Disclaimer: I've been eating Low-Carb/High-Fat diet that brought my steadily worsening weight issue to a much more healthy level (91kg to 75kg) through control of my blood sugar and appetite.
heretohelp|14 years ago
The study didn't fail to do so, so therefore I didn't.
>Metabolism is controlled in a large way by hormones. For example, extremely undernourished people will slow their metabolism way down in order to preserve what fat reserves are left.
This is a myth as far as western society is concerned. No one in western society not near-death from anorexia needs to concern themselves with this.
http://www.weightwatchers.com/util/art/index_art.aspx?tabnum...
> What forces people to eat so many calories that they grow in size is triggered by their hormones generally telling them that they are starving, even if they are not.

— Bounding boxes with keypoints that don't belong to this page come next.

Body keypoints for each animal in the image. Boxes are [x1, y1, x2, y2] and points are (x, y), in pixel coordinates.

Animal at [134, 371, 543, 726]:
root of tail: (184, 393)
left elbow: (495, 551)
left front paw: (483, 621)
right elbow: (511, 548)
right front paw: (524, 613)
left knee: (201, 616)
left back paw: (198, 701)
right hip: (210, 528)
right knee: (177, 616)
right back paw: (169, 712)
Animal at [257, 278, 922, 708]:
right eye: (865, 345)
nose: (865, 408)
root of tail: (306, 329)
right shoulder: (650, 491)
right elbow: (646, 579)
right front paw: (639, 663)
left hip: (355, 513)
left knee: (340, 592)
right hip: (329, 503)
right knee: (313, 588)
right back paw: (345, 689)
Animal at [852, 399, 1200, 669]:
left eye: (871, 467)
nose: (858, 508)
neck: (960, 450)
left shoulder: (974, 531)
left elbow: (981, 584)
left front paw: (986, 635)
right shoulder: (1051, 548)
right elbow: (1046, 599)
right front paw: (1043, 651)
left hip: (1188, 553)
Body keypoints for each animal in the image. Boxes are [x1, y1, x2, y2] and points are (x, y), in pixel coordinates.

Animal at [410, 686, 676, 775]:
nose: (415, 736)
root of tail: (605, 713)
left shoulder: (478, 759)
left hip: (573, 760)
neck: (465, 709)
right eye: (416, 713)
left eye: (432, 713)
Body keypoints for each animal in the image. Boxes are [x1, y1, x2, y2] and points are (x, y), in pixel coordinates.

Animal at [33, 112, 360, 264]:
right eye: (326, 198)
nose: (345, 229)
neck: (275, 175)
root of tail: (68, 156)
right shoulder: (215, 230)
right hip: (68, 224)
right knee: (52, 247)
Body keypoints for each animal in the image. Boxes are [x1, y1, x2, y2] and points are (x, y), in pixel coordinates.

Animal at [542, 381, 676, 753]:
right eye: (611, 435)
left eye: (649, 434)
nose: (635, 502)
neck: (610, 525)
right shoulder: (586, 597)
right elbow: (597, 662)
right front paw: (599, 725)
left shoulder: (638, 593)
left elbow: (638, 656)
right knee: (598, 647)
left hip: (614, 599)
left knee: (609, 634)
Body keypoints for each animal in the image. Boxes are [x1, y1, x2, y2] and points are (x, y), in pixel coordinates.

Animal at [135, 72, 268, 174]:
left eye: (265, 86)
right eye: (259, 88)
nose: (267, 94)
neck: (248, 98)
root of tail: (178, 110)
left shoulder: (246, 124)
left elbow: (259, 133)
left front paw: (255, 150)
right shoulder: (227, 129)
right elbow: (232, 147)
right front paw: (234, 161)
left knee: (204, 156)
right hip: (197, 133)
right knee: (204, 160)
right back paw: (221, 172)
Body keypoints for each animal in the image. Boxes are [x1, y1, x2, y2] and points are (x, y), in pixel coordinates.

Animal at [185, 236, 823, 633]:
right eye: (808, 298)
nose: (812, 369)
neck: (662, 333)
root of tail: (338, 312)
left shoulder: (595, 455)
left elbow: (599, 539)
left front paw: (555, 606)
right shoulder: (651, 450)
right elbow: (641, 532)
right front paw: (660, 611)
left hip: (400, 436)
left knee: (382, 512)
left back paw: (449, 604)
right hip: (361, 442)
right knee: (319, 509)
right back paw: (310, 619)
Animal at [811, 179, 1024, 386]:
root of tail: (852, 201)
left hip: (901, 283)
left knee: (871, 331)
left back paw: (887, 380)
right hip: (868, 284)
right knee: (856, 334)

This is not true, you've been reading too much keto literature on leptin.
I say this as someone who is a proponent of low-carb diets as a way of promoting satiety and controlling caloric intake.
>So yes, calories in/calories out, but you're not even considering _why_ those calories were consumed in the first place.
I have a whole team of nutritionists working with us, as well as my own personal experience and research, I've gathered quite a bit of experience.
Let me lay out a few things for you.
Low-carb works, anecdotally (key modifier here), because it happens to push people into eating almost no empty calories. In a diet simply absent bread, sugar, and other empty calories, virtually everything you eat is contributing your satiety as well as your overall health.
That alone will allow you to eat far less and feel fuller. Taking it that much further and saying that the entire leptin hypothesis along with the keto diet usually associated with it is somehow responsible for weight-loss when that loss could be explained purely in terms of eating healthier in general, is unscientific and unproven.
Control for people who don't eat empty/junk calories versus people who stay strictly keto, and we'll have a better idea of what impact blood sugar and leptin have on the matter.
I don't deny that insulin resistance has a long-term impact on health, but I sincerely doubt it has much, if anything, to do with short-term weight loss.